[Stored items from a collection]
- Opening Delimiter -
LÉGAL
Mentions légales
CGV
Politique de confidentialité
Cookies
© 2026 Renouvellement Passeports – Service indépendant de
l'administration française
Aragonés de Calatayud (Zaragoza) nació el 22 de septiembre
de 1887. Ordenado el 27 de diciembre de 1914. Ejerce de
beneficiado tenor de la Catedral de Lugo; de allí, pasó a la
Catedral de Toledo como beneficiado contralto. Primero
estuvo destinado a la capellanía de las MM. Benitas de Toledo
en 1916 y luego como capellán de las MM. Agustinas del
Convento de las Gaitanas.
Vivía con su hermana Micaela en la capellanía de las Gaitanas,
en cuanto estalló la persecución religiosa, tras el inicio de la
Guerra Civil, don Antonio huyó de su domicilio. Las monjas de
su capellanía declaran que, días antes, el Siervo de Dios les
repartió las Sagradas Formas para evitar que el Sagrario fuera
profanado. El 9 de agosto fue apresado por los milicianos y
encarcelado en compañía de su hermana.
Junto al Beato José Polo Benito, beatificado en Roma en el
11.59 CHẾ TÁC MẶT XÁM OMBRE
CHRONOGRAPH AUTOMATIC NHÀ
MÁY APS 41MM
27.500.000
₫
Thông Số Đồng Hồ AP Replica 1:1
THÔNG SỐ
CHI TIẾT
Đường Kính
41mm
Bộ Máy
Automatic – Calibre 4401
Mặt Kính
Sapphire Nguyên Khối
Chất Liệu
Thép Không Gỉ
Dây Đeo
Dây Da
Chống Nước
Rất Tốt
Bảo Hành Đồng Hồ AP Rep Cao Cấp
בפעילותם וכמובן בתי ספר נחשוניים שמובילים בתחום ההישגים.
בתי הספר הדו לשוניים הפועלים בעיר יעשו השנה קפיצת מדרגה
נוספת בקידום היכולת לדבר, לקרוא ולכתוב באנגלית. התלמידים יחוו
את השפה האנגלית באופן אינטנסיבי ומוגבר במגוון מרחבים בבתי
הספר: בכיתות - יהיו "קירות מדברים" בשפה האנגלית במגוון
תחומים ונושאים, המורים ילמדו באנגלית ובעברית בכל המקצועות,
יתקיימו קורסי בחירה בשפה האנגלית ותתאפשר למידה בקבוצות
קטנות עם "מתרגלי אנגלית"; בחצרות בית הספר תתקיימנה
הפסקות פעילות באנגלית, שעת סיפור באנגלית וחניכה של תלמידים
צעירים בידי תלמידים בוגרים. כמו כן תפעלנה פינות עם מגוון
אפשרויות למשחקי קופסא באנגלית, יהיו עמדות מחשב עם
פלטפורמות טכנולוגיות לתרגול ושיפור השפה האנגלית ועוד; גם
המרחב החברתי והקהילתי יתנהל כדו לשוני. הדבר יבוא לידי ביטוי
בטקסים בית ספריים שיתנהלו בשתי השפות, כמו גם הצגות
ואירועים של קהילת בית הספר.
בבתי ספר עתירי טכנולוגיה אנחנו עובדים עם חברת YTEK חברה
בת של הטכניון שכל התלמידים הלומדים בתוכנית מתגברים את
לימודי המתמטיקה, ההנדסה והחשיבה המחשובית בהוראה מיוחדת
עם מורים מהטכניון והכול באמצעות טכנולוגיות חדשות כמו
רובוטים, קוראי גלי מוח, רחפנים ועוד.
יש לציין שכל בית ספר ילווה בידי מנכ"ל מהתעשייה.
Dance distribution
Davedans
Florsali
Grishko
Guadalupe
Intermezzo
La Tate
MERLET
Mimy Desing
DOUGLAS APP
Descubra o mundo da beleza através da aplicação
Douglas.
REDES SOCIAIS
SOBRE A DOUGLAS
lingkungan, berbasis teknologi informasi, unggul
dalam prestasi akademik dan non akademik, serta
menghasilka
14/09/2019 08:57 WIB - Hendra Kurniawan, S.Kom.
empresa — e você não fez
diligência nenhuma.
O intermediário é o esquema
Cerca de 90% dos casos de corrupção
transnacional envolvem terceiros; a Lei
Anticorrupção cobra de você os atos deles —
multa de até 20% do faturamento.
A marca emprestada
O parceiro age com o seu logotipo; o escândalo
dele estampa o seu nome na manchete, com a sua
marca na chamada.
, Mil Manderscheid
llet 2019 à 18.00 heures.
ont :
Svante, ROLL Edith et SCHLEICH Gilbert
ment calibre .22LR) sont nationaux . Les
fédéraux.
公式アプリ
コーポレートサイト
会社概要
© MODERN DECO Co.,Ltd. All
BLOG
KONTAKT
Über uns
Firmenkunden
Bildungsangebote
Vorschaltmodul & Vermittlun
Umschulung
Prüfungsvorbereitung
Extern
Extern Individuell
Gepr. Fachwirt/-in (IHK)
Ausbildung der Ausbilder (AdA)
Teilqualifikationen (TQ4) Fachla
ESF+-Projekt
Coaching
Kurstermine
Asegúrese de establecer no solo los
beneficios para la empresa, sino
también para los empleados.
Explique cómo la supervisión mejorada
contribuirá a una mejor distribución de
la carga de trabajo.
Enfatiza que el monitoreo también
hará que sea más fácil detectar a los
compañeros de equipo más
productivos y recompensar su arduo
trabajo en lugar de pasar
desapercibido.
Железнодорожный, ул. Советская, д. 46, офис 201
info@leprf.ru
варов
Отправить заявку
- Closing Delimiter -
Can you copy out everything from the start of the rows down to and including the line that contains "Guerra Civil, don", word for word?

LÉGAL
Mentions légales
CGV
Politique de confidentialité
Cookies
© 2026 Renouvellement Passeports – Service indépendant de
l'administration française
Aragonés de Calatayud (Zaragoza) nació el 22 de septiembre
de 1887. Ordenado el 27 de diciembre de 1914. Ejerce de
beneficiado tenor de la Catedral de Lugo; de allí, pasó a la
Catedral de Toledo como beneficiado contralto. Primero
estuvo destinado a la capellanía de las MM. Benitas de Toledo
en 1916 y luego como capellán de las MM. Agustinas del
Convento de las Gaitanas.
Vivía con su hermana Micaela en la capellanía de las Gaitanas,
en cuanto estalló la persecución religiosa, tras el inicio de la
Guerra Civil, don Antonio huyó de su domicilio. Las monjas de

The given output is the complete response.